KBI 311119 New Feature: Fire Urgent Group Alert When All Nodes In Monitoring Group Are Broken For The Same Rule

Version

Argent Advanced Technology 3.1A-1410-A And Later

Date

Monday, 17 Nov 2014

Summary

The new feature allows firing conditional alerts when all Nodes in the selected Monitoring Group are broken for the same Rule

This is extremely useful to monitor critical applications or clustered resources

For example, a web farm may span over a few IIS servers

If some of the web servers are offline, website may be less responsive, but it is still available

If all web servers are offline, the website will be completely down

It is straightforward to define such an Urgent Group Alert

There are two restrictions when defining Urgent Group Alerts:

  1. The Selected Monitoring Group cannot be associated with Monitoring Engine {dynamic}

    The reason behind is that Nodes in the Monitoring Group must be scheduled by one Supervising Engine or Motors at the same location

  2. It is not prohibited but not recommended to use dynamic scheduling

    It would be better to find out the condition for all Nodes at similar time

Technical Background

A Relator can have one or multiple Monitoring Groups to monitor

The schedule of Relator defines the interval of Relator executions

Each interval can be considered as a batch to run Rules for the monitored server/devices

The basic idea of Urgent Group Alert is to check the result of Relator in each batch; if a Rule is broken ALL Nodes in the selected Monitoring Group, fire Events for the individual Nodes, then fire the conditional Urgent Group Alert

To understand Urgent Group Alert, customer should carefully read following technical details:

  1. An Urgent Group Alert is simply an alert that tells customer that a serious condition has happened

    There are Argent Console Events for individual Nodes, but no such an Event for Urgent Group Alert

    Customer does not need to answer the correspondent Event on Argent Console (A1x)

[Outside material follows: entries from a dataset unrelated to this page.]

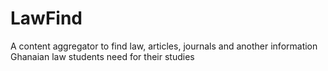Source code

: # LawFind
A content aggregator to find law, articles, journals and another information Ghanaian law students need for their studies
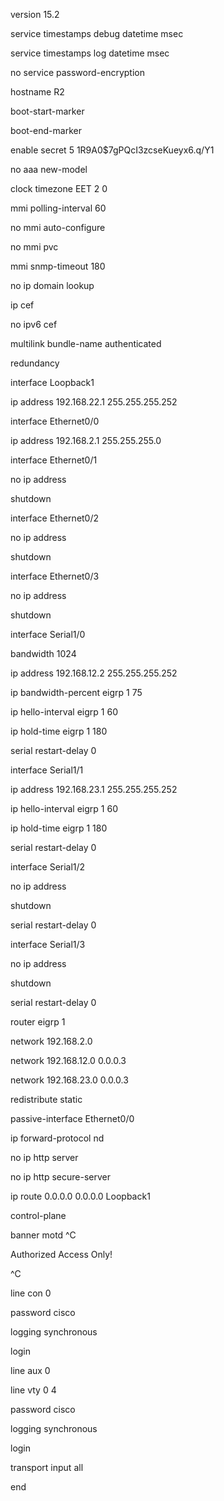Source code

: version 15.2

service timestamps debug datetime msec

service timestamps log datetime msec

no service password-encryption

hostname R2

boot-start-marker

boot-end-marker

enable secret 5 $1$R9A0$7gPQcI3zcseKueyx6.q/Y1

no aaa new-model

clock timezone EET 2 0

mmi polling-interval 60

no mmi auto-configure

no mmi pvc

mmi snmp-timeout 180

no ip domain lookup

ip cef

no ipv6 cef

multilink bundle-name authenticated

redundancy

interface Loopback1

ip address 192.168.22.1 255.255.255.252

interface Ethernet0/0

ip address 192.168.2.1 255.255.255.0

interface Ethernet0/1

no ip address

shutdown

interface Ethernet0/2

no ip address

shutdown

interface Ethernet0/3

no ip address

shutdown

interface Serial1/0

bandwidth 1024

ip address 192.168.12.2 255.255.255.252

ip bandwidth-percent eigrp 1 75

ip hello-interval eigrp 1 60

ip hold-time eigrp 1 180

serial restart-delay 0

interface Serial1/1

ip address 192.168.23.1 255.255.255.252

ip hello-interval eigrp 1 60

ip hold-time eigrp 1 180

serial restart-delay 0

interface Serial1/2

no ip address

shutdown

serial restart-delay 0

interface Serial1/3

no ip address

shutdown

serial restart-delay 0

router eigrp 1

network 192.168.2.0

network 192.168.12.0 0.0.0.3

network 192.168.23.0 0.0.0.3

redistribute static

passive-interface Ethernet0/0

ip forward-protocol nd

no ip http server

no ip http secure-server

ip route 0.0.0.0 0.0.0.0 Loopback1

control-plane

banner motd ^C

Authorized Access Only!

^C

line con 0

password cisco

logging synchronous

login

line aux 0

line vty 0 4

password cisco

logging synchronous

login

transport input all

end
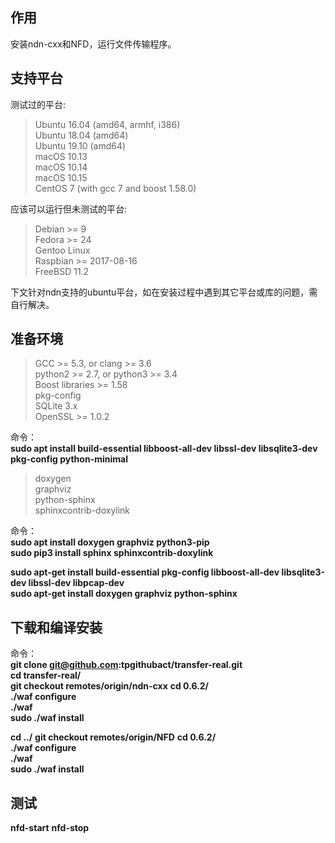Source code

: ## 作用
安装ndn-cxx和NFD，运行文件传输程序。

## 支持平台

测试过的平台:
> Ubuntu 16.04 (amd64, armhf, i386)  
> Ubuntu 18.04 (amd64)  
> Ubuntu 19.10 (amd64)  
> macOS 10.13  
> macOS 10.14  
> macOS 10.15  
> CentOS 7 (with gcc 7 and boost 1.58.0)  

应该可以运行但未测试的平台:
> Debian >= 9  
> Fedora >= 24  
> Gentoo Linux  
> Raspbian >= 2017-08-16  
> FreeBSD 11.2  

下文针对ndn支持的ubuntu平台，如在安装过程中遇到其它平台或库的问题，需自行解决。

## 准备环境
> GCC >= 5.3, or clang >= 3.6  
> python2 >= 2.7, or python3 >= 3.4  
> Boost libraries >= 1.58  
> pkg-config  
> SQLite 3.x  
> OpenSSL >= 1.0.2  

命令：  
    **sudo apt install build-essential libboost-all-dev libssl-dev libsqlite3-dev pkg-config python-minimal**

> doxygen  
> graphviz  
> python-sphinx  
> sphinxcontrib-doxylink  

命令：  
**sudo apt install doxygen graphviz python3-pip**  
**sudo pip3 install sphinx sphinxcontrib-doxylink**

**sudo apt-get install build-essential pkg-config libboost-all-dev libsqlite3-dev libssl-dev libpcap-dev**  
**sudo apt-get install doxygen graphviz python-sphinx**

## 下载和编译安装
命令：  
**git clone git@github.com:tpgithubact/transfer-real.git**  
**cd transfer-real/**  
**git checkout remotes/origin/ndn-cxx**
**cd 0.6.2/**  
**./waf configure**  
**./waf**  
**sudo ./waf install**

**cd ../**
**git checkout remotes/origin/NFD**
**cd 0.6.2/**  
**./waf configure**  
**./waf**  
**sudo ./waf install**

## 测试
**nfd-start**
**nfd-stop**
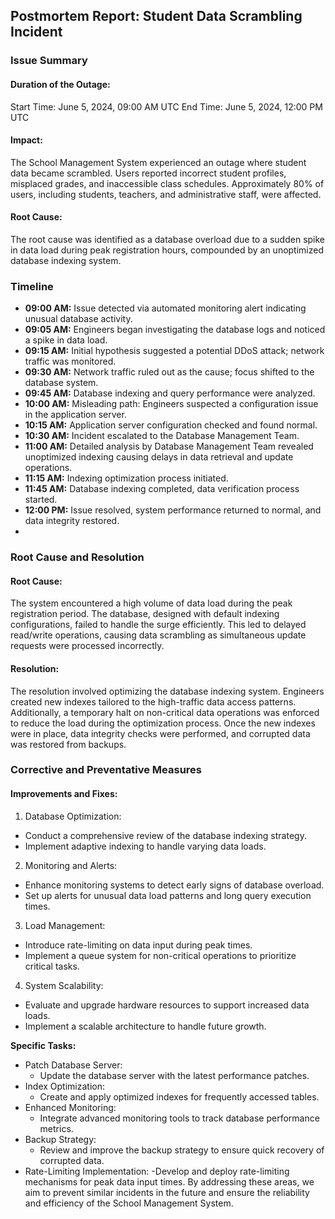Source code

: ## Postmortem Report: Student Data Scrambling Incident

### Issue Summary
#### Duration of the Outage:
Start Time: June 5, 2024, 09:00 AM UTC
End Time: June 5, 2024, 12:00 PM UTC

#### Impact:
The School Management System experienced an outage where student data became scrambled. Users reported incorrect student profiles, misplaced grades, and inaccessible class schedules. Approximately 80% of users, including students, teachers, and administrative staff, were affected.

#### Root Cause:
The root cause was identified as a database overload due to a sudden spike in data load during peak registration hours, compounded by an unoptimized database indexing system.

### Timeline
- **09:00 AM:** Issue detected via automated monitoring alert indicating unusual database activity.
- **09:05 AM:** Engineers began investigating the database logs and noticed a spike in data load.
- **09:15 AM:** Initial hypothesis suggested a potential DDoS attack; network traffic was monitored.
- **09:30 AM:** Network traffic ruled out as the cause; focus shifted to the database system.
- **09:45 AM:** Database indexing and query performance were analyzed.
- **10:00 AM:** Misleading path: Engineers suspected a configuration issue in the application server.
- **10:15 AM:** Application server configuration checked and found normal.
- **10:30 AM:** Incident escalated to the Database Management Team.
- **11:00 AM:** Detailed analysis by Database Management Team revealed unoptimized indexing causing delays in data retrieval and update operations.
- **11:15 AM:** Indexing optimization process initiated.
- **11:45 AM:** Database indexing completed, data verification process started.
- **12:00 PM:** Issue resolved, system performance returned to normal, and data integrity restored.
- 
### Root Cause and Resolution
#### Root Cause:
The system encountered a high volume of data load during the peak registration period. The database, designed with default indexing configurations, failed to handle the surge efficiently. This led to delayed read/write operations, causing data scrambling as simultaneous update requests were processed incorrectly.

#### Resolution:
The resolution involved optimizing the database indexing system. Engineers created new indexes tailored to the high-traffic data access patterns. Additionally, a temporary halt on non-critical data operations was enforced to reduce the load during the optimization process. Once the new indexes were in place, data integrity checks were performed, and corrupted data was restored from backups.

### Corrective and Preventative Measures
#### Improvements and Fixes:

1. Database Optimization:

- Conduct a comprehensive review of the database indexing strategy.
- Implement adaptive indexing to handle varying data loads.
2. Monitoring and Alerts:

- Enhance monitoring systems to detect early signs of database overload.
- Set up alerts for unusual data load patterns and long query execution times.
3. Load Management:

- Introduce rate-limiting on data input during peak times.
- Implement a queue system for non-critical operations to prioritize critical tasks.
4. System Scalability:

- Evaluate and upgrade hardware resources to support increased data loads.
- Implement a scalable architecture to handle future growth.
  
**Specific Tasks:**

- Patch Database Server:
  - Update the database server with the latest performance patches.
- Index Optimization:
  - Create and apply optimized indexes for frequently accessed tables.
- Enhanced Monitoring:
  - Integrate advanced monitoring tools to track database performance metrics.
- Backup Strategy:
  - Review and improve the backup strategy to ensure quick recovery of corrupted data.
- Rate-Limiting Implementation:
  -Develop and deploy rate-limiting mechanisms for peak data input times.
By addressing these areas, we aim to prevent similar incidents in the future and ensure the reliability and efficiency of the School Management System.
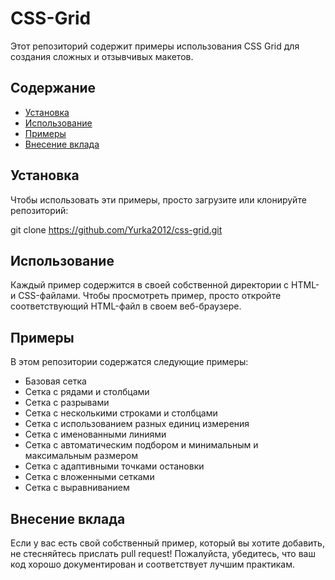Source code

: # CSS-Grid

Этот репозиторий содержит примеры использования CSS Grid для создания сложных и отзывчивых макетов.

## Содержание

- [Установка](#Установка)
- [Использование](#Использование)
- [Примеры](#Примеры)
- [Внесение вклада](#Внесение-вклада)

## Установка

Чтобы использовать эти примеры, просто загрузите или клонируйте репозиторий:

git clone https://github.com/Yurka2012/css-grid.git


## Использование

Каждый пример содержится в своей собственной директории с HTML- и CSS-файлами. Чтобы просмотреть пример, просто откройте соответствующий HTML-файл в своем веб-браузере.

## Примеры

В этом репозитории содержатся следующие примеры:

- Базовая сетка
- Сетка с рядами и столбцами
- Сетка с разрывами
- Сетка с несколькими строками и столбцами
- Сетка с использованием разных единиц измерения
- Сетка с именованными линиями
- Сетка с автоматическим подбором и минимальным и максимальным размером
- Сетка с адаптивными точками остановки
- Сетка с вложенными сетками
- Сетка с выравниванием

## Внесение вклада

Если у вас есть свой собственный пример, который вы хотите добавить, не стесняйтесь прислать pull request! Пожалуйста, убедитесь, что ваш код хорошо документирован и соответствует лучшим практикам.

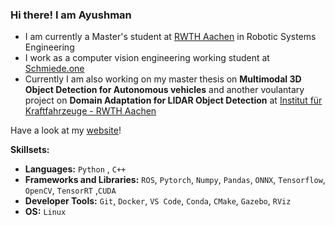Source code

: ### Hi there! I am Ayushman
* I am currently a Master's student at [RWTH Aachen](https://www.rwth-aachen.de/go/id/a/?lidx=1) in Robotic Systems Engineering
* I work as a computer vision engineering working student at [Schmiede.one](https://schmiede.one/)
* Currently I am also working on my master thesis on **Multimodal 3D Object Detection for Autonomous vehicles** and another voulantary project on **Domain Adaptation for LIDAR Object Detection** at [Institut für Kraftfahrzeuge - RWTH Aachen](https://ika.rwth-aachen.de/de/)
 
Have a look at my [website](https://www.ayushmanchoudhuri.com/)!

**Skillsets:**

- **Languages:** `Python` , `C++`
- **Frameworks and Libraries:** `ROS`, `Pytorch`, `Numpy`, `Pandas`, `ONNX`, `Tensorflow`, `OpenCV`, `TensorRT` ,`CUDA`
- **Developer Tools:** `Git`, `Docker`, `VS Code`, `Conda`, `CMake`, `Gazebo`, `RViz`
- **OS:** `Linux`




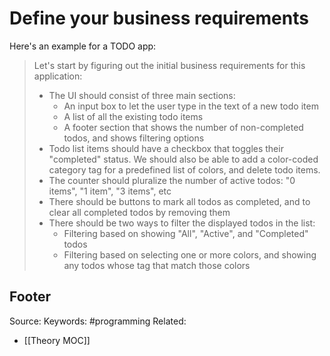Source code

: # Define your business requirements
Here's an example for a TODO app:

> Let's start by figuring out the initial business requirements for this application:
> -   The UI should consist of three main sections:
>        -   An input box to let the user type in the text of a new todo item
>        -   A list of all the existing todo items
>        -   A footer section that shows the number of non-completed todos, and shows filtering options
> -   Todo list items should have a checkbox that toggles their "completed" status. We should also be able to add a color-coded category tag for a predefined list of colors, and delete todo items.
> -   The counter should pluralize the number of active todos: "0 items", "1 item", "3 items", etc
> -   There should be buttons to mark all todos as completed, and to clear all completed todos by removing them
> -   There should be two ways to filter the displayed todos in the list:
>       -   Filtering based on showing "All", "Active", and "Completed" todos
>       -   Filtering based on selecting one or more colors, and showing any todos whose tag that match those colors

Footer
---
Source:
Keywords: #programming 
Related:
- [[Theory MOC]]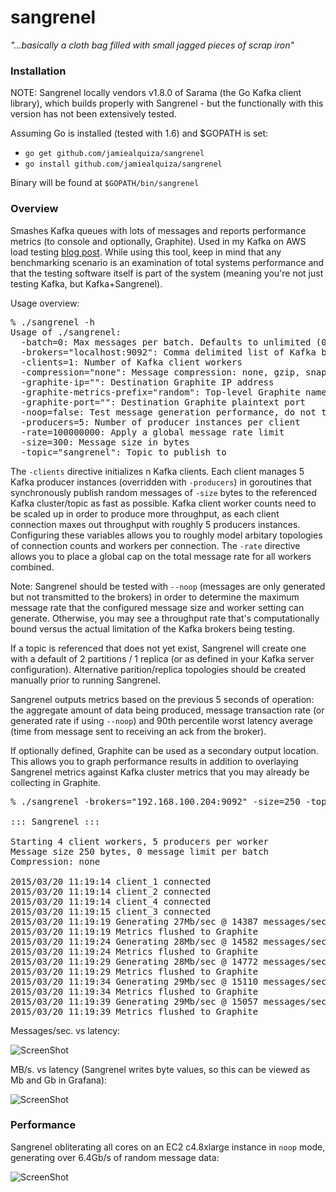 sangrenel
=========

*"...basically a cloth bag filled with small jagged pieces of scrap iron"*

### Installation

NOTE: Sangrenel locally vendors v1.8.0 of Sarama (the Go Kafka client library), which builds properly with Sangrenel - but the functionally with this version has not been extensively tested.

Assuming Go is installed (tested with 1.6) and $GOPATH is set:

- `go get github.com/jamiealquiza/sangrenel`
- `go install github.com/jamiealquiza/sangrenel`

Binary will be found at `$GOPATH/bin/sangrenel`

### Overview

Smashes Kafka queues with lots of messages and reports performance metrics (to console and optionally, Graphite). Used in my Kafka on AWS load testing [blog post](https://grey-boundary.io/load-testing-apache-kafka-on-aws/). While using this tool, keep in mind that any benchmarking scenario is an examination of total systems performance and that the testing software itself is part of the system (meaning you're not just testing Kafka, but Kafka+Sangrenel).

Usage overview:

<pre>
% ./sangrenel -h
Usage of ./sangrenel:
  -batch=0: Max messages per batch. Defaults to unlimited (0).
  -brokers="localhost:9092": Comma delimited list of Kafka brokers
  -clients=1: Number of Kafka client workers
  -compression="none": Message compression: none, gzip, snappy
  -graphite-ip="": Destination Graphite IP address
  -graphite-metrics-prefix="random": Top-level Graphite namespace prefix (defaults to hostname)
  -graphite-port="": Destination Graphite plaintext port
  -noop=false: Test message generation performance, do not transmit messages
  -producers=5: Number of producer instances per client
  -rate=100000000: Apply a global message rate limit
  -size=300: Message size in bytes
  -topic="sangrenel": Topic to publish to
</pre>

The <code>-clients</code> directive initializes n Kafka clients. Each client manages 5 Kafka producer instances (overridden with <code>-producers</code>) in goroutines that synchronously publish random messages of <code>-size</code> bytes to the referenced Kafka cluster/topic as fast as possible. Kafka client worker counts need to be scaled up in order to produce more throughput, as each client connection maxes out throughput with roughly 5 producers instances. Configuring these variables allows you to roughly model arbitary topologies of connection counts and workers per connection. The <code>-rate</code> directive allows you to place a global cap on the total message rate for all workers combined.

Note: Sangrenel should be tested with <code>--noop</code> (messages are only generated but not transmitted to the brokers) in order to determine the maximum message rate that the configured message size and worker setting can generate. Otherwise, you may see a throughput rate that's computationally bound versus the actual limitation of the Kafka brokers being testing.

If a topic is referenced that does not yet exist, Sangrenel will create one with a default of 2 partitions / 1 replica (or as defined in your Kafka server configuration). Alternative parition/replica topologies should be created manually prior to running Sangrenel.

Sangrenel outputs metrics based on the previous 5 seconds of operation: the aggregate amount of data being produced, message transaction rate (or generated rate if using <code>--noop</code>) and 90th percentile worst latency average (time from message sent to receiving an ack from the broker).

If optionally defined, Graphite can be used as a secondary output location. This allows you to graph performance results in addition to overlaying Sangrenel metrics against Kafka cluster metrics that you may already be collecting in Graphite.

<pre>
% ./sangrenel -brokers="192.168.100.204:9092" -size=250 -topic=load -clients=4 -graphite-ip="192.168.100.175" -graphite-port="2013" 

::: Sangrenel :::

Starting 4 client workers, 5 producers per worker
Message size 250 bytes, 0 message limit per batch
Compression: none

2015/03/20 11:19:14 client_1 connected
2015/03/20 11:19:14 client_2 connected
2015/03/20 11:19:14 client_4 connected
2015/03/20 11:19:15 client_3 connected
2015/03/20 11:19:19 Generating 27Mb/sec @ 14387 messages/sec | topic: load | 2.30ms 90%ile latency
2015/03/20 11:19:19 Metrics flushed to Graphite
2015/03/20 11:19:24 Generating 28Mb/sec @ 14582 messages/sec | topic: load | 2.21ms 90%ile latency
2015/03/20 11:19:24 Metrics flushed to Graphite
2015/03/20 11:19:29 Generating 28Mb/sec @ 14772 messages/sec | topic: load | 2.22ms 90%ile latency
2015/03/20 11:19:29 Metrics flushed to Graphite
2015/03/20 11:19:34 Generating 29Mb/sec @ 15110 messages/sec | topic: load | 2.16ms 90%ile latency
2015/03/20 11:19:34 Metrics flushed to Graphite
2015/03/20 11:19:39 Generating 29Mb/sec @ 15057 messages/sec | topic: load | 2.16ms 90%ile latency
2015/03/20 11:19:39 Metrics flushed to Graphite
</pre>

Messages/sec. vs latency:

![ScreenShot](http://us-east.manta.joyent.com/jalquiza/public/github/sangrenel-graphite0.png)

MB/s. vs latency (Sangrenel writes byte values, so this can be viewed as Mb and Gb in Grafana):

![ScreenShot](http://us-east.manta.joyent.com/jalquiza/public/github/sangrenel-graphite1.png)

### Performance

Sangrenel obliterating all cores on an EC2 c4.8xlarge instance in <code>noop</code> mode, generating over 6.4Gb/s of random message data:

![ScreenShot](http://us-east.manta.joyent.com/jalquiza/public/github/sangrenel-c4.png)

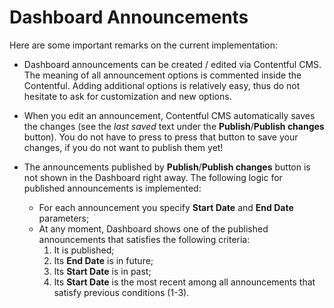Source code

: # Dashboard Announcements
Here are some important remarks on the current implementation:

- Dashboard announcements can be created / edited via Contentful CMS. The meaning of all announcement options is commented inside the Contentful. Adding additional options is relatively easy, thus do not hesitate to ask for customization and new options.

- When you edit an announcement, Contentful CMS automatically saves the changes (see the *last saved* text under the **Publish**/**Publish changes** button). You do not have to press to press that button to save your changes, if you do not want to publish them yet!

- The announcements published by **Publish**/**Publish changes** button is not shown in the Dashboard right away. The following logic for published announcements is implemented:
  - For each announcement you specify **Start Date** and **End Date** parameters;
  - At any moment, Dashboard shows one of the published announcements that satisfies the following criteria:
    1.  It is published;
    2.  Its **End Date** is in future;
    3.  Its **Start Date** is in past;
    4.  Its **Start Date** is the most recent among all announcements that satisfy previous conditions (1-3).
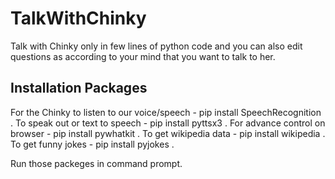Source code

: # TalkWithChinky
Talk with Chinky only in few lines of python code and you can also edit questions as according to your mind that you want to talk to her.

## Installation Packages
For the Chinky to listen to our voice/speech - pip install SpeechRecognition .
To speak out or text to speech - pip install pyttsx3 .
For advance control on browser - pip install pywhatkit .
To get wikipedia data - pip install wikipedia .
To get funny jokes - pip install pyjokes .

Run those packeges in command prompt.
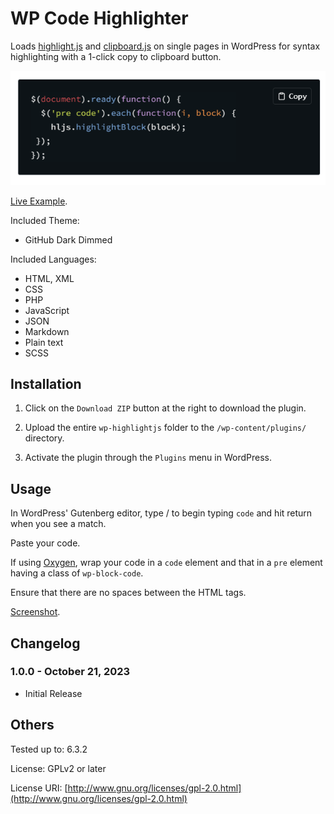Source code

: # WP Code Highlighter

Loads [highlight.js](https://highlightjs.org/) and [clipboard.js](https://clipboardjs.com/) on single pages in WordPress for syntax highlighting with a 1-click copy to clipboard button.

![Screenshot](https://raw.githubusercontent.com/humayunahmed8/wp-code-highlighter/master/assets/images/demo.png "Screenshot")

[Live Example](#).

Included Theme:

- GitHub Dark Dimmed

Included Languages:

- HTML, XML
- CSS
- PHP
- JavaScript
- JSON
- Markdown
- Plain text
- SCSS

## Installation

1. Click on the `Download ZIP` button at the right to download the plugin.

2. Upload the entire `wp-highlightjs` folder to the `/wp-content/plugins/` directory.

3. Activate the plugin through the `Plugins` menu in WordPress.

## Usage

In WordPress' Gutenberg editor, type / to begin typing `code` and hit return when you see a match.

Paste your code.

If using [Oxygen](https://oxygenbuilder.com/), wrap your code in a `code` element and that in a `pre` element having a class of `wp-block-code`.

Ensure that there are no spaces between the HTML tags.

[Screenshot](https://d.pr/i/ajM7sm).

## Changelog

### 1.0.0 - October 21, 2023

- Initial Release

## Others

Tested up to: 6.3.2

License: GPLv2 or later

License URI: [http://www.gnu.org/licenses/gpl-2.0.html](http://www.gnu.org/licenses/gpl-2.0.html)

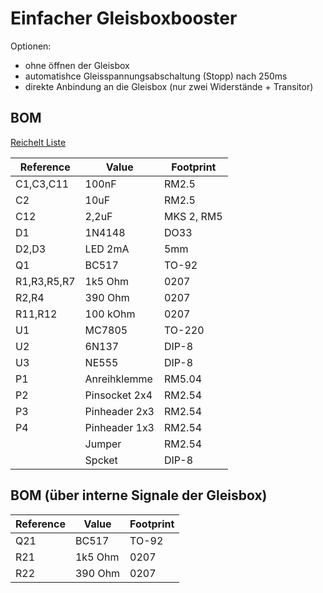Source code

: Einfacher Gleisboxbooster
=========================

Optionen:
- ohne öffnen der Gleisbox 
- automatishce Gleisspannungsabschaltung (Stopp) nach 250ms
- direkte Anbindung an die Gleisbox (nur zwei Widerstände + Transitor)

BOM
---
[Reichelt Liste](https://www.reichelt.de/my/1491379)

|Reference	| Value		| Footprint	|
|---------------|---------------|---------------|
|C1,C3,C11	|100nF		|RM2.5		|
|C2		|10uF		|RM2.5		|
|C12		|2,2uF		|MKS 2, RM5	|
|D1		|1N4148		|DO33		|
|D2,D3		|LED 2mA	|5mm		|
|Q1		|BC517		|TO-92		|
|R1,R3,R5,R7	|1k5 Ohm	|0207		|
|R2,R4		|390 Ohm	|0207		|
|R11,R12	|100 kOhm	|0207		|
|U1		|MC7805		|TO-220		|
|U2		|6N137		|DIP-8		|
|U3		|NE555		|DIP-8		|
|P1		|Anreihklemme	|RM5.04		|
|P2		|Pinsocket 2x4	|RM2.54		|
|P3		|Pinheader 2x3	|RM2.54		|
|P4		|Pinheader 1x3	|RM2.54		|
|		|Jumper		|RM2.54		|
|		|Spcket		|DIP-8		|


BOM (über interne Signale der Gleisbox)
---------------------------------------
|Reference	| Value		| Footprint	|
|---------------|---------------|---------------|
|Q21		|BC517		|TO-92		|
|R21		|1k5 Ohm	|0207		|
|R22		|390 Ohm	|0207		|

    Instead, he should read the Events of individual Nodes for details

  2. Urgent Group Alert is normally only fired after Events for individual server/device are fired

    For example, Monitoring Group ‘&MG_X‘ includes server A, B and C

    In batch 1, A and B are found down and Events are fired

    Urgent Group Alert is not fired because C is still up

    In batch 2, C is found down and an Event is fired

    In batch 3, A, B and C are still down

    This default behavior is useful to prevent alert flooding as it can take a while to correct the condition

    For extremely critical condition, if customer does not mind to be alerted repetitively, he can override the behavior by checking following option in Relator setting:


    When this option is checked, an Urgent Group Alert is fired for each batch as long as all Nodes are still down and no matter if individual Events are fired

  3. Customer may want Urgent Group Alert to be fired repetitively but find it is too much especially when Relator runs with very short interval

    This is especially true for connectivity test using SLA or System Down Rules

    To limit the alerts, customer can use following option in Relator setting:


  4. If some Nodes in the Monitoring Group are suspended, in maintenance mode, excluded in Relator or not licensed, they are not counted when determining if the Urgent Group Alert should be fired

    Take previous example, if A and B are down, C is up, but C is in maintenance mode, an Urgent Group Alert will be fired as C is not counted

It is quite straightforward to debug or analyze Urgent Group Alerts

When an Urgent Group Alert is fired, it contains list of Events fired for the individual Nodes

It explains why the Urgent Group Alert is fired. Following is an Urgent Group Alert example:

If an Urgent Group Alert is not fired, Argent AT service log also contains detail explaining the logic. For example:

25 Aug 2014 14:02:32.890 W2008R264PANWS A\Administrator NOT FIRING Urgent Group Alert for Monitoring Group ‘&MG_X‘ in Relator ‘REL_WINDOWS_API_CONNECT

Reason: Rule ‘NDE_API_CONNECT‘ has not found broken for Node ‘DBMWIT‘ in current batch

Resolution

Upgrade to Argent Advanced Technology 3.1A-1410-A or later